News / Fashion
Monday, June 22, 2009
Guy Lagache - Capital
Image: © 2009

Guy Lagache - Star Of The French Network M6's "Capital" Series

PARIS, FRANCE - When French President Nicolas Sarkozy wants a top journalist to discuss his country's business issues with, he knows he'll find quality when he turns to France's star journalist and presenter Guy Lagache. Guy Lagache is the Anchor and Managing Editor of the M6 French Network's "Capital" television show that each week broadcasts in-depth interviews and analysis about the world's financial and economic issues, with reporting that has high ethical standards for journalism. Probably one of the premiere qualities President Sarkozy admires about Guy Lagache is that like himself, Guy is not one to let key issues sit idle without some objective resolution, and he brings this quality to his "Capital" television show.

We spoke with Guy earlier this month at the 2009 Monte-Carlo Television Festival, and had an opportunity to learn about the hard work that he puts into producing the "Capital" show each week. Lagache is totally bilingual, speaking excellent French and English, and he has a Masters in Journalism from Columbia University in New York. In addition to keeping a keen eye on the world's business issues, he is just as interested in all types of world affairs and learning everything about different cultures.

Guy said that at the height of the current financial crisis, he was asked to put together an 80 minute show about the root cause sources of the crisis problems in just 5 days. He reiterated to us that it was a topic "full of enormous complexity" and the broadcast had to be created so that it was understandable to the people of France in an evening format. As Managing Editor of "Capital", Guy Lagache has a staff of 15 reporters working on building the productions for upcoming weeks. Lagache says that each show generally take about 2 months from start to finish to complete.
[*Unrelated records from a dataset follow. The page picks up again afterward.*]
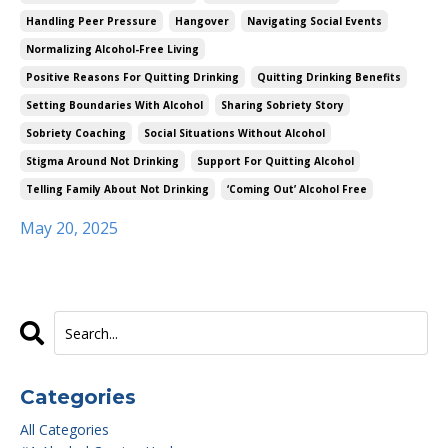
Handling Peer Pressure
Hangover
Navigating Social Events
Normalizing Alcohol-Free Living
Positive Reasons For Quitting Drinking
Quitting Drinking Benefits
Setting Boundaries With Alcohol
Sharing Sobriety Story
Sobriety Coaching
Social Situations Without Alcohol
Stigma Around Not Drinking
Support For Quitting Alcohol
Telling Family About Not Drinking
‘coming Out’ Alcohol Free
May 20, 2025
Categories
All Categories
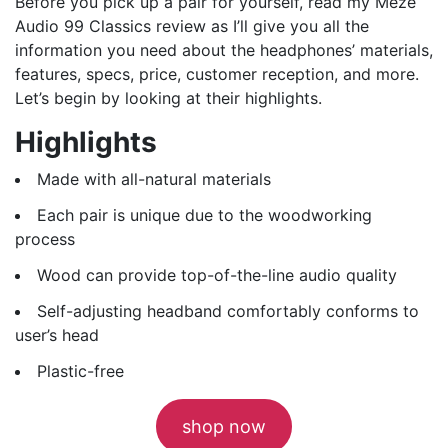
Before you pick up a pair for yourself, read my Meze
Audio 99 Classics review as I’ll give you all the
information you need about the headphones’ materials,
features, specs, price, customer reception, and more.
Let’s begin by looking at their highlights.
Highlights
Made with all-natural materials
Each pair is unique due to the woodworking
process
Wood can provide top-of-the-line audio quality
Self-adjusting headband comfortably conforms to
user’s head
Plastic-free
shop now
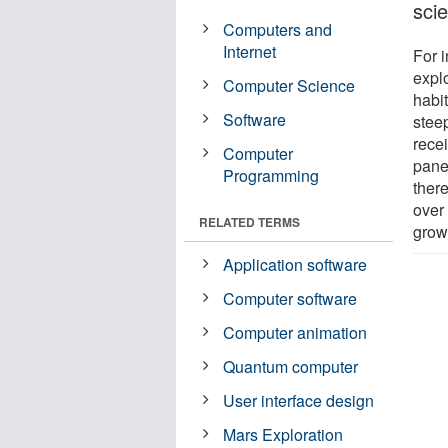
scie
Computers and
Internet
For 
explo
Computer Science
habit
Software
steep
rece
Computer
panel
Programming
there
over
RELATED TERMS
grow
Application software
Computer software
Computer animation
Quantum computer
User interface design
Mars Exploration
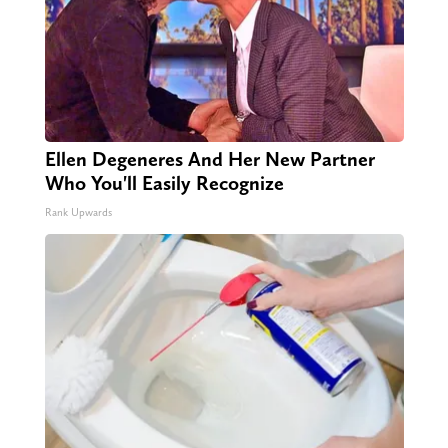
Ellen Degeneres And Her New Partner
Who You'll Easily Recognize
Rank Upwards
The first four weeks of developing a "Capital" broadcast piece are generally spent developing the script, and also researching the episode details for accuracy. Then the crews go out and start the filming and interviews based upon the earlier research. Sometimes, Lagache says, a "Capital" show may take three months to produce if the subject matter is complex or detailed, and research is needed to confirm the accuracy for the program. When he spoke to us about a "Capital" episode that he had completed last year in Canada, it was incredible to see how well he had remembered all of the detail and facts that had gone into making the production.

When Guy Lagache has time to take a break from the hard work he puts into producing his "Capital" television show, he says he likes to go jogging and enjoys reading. His musical interests lean towards listening to Hip-Hop and Rock, and he is also an avid follower of cinema, enjoying to watch both French and American motion pictures, and following the performances of the acting community both in France and in Hollywood.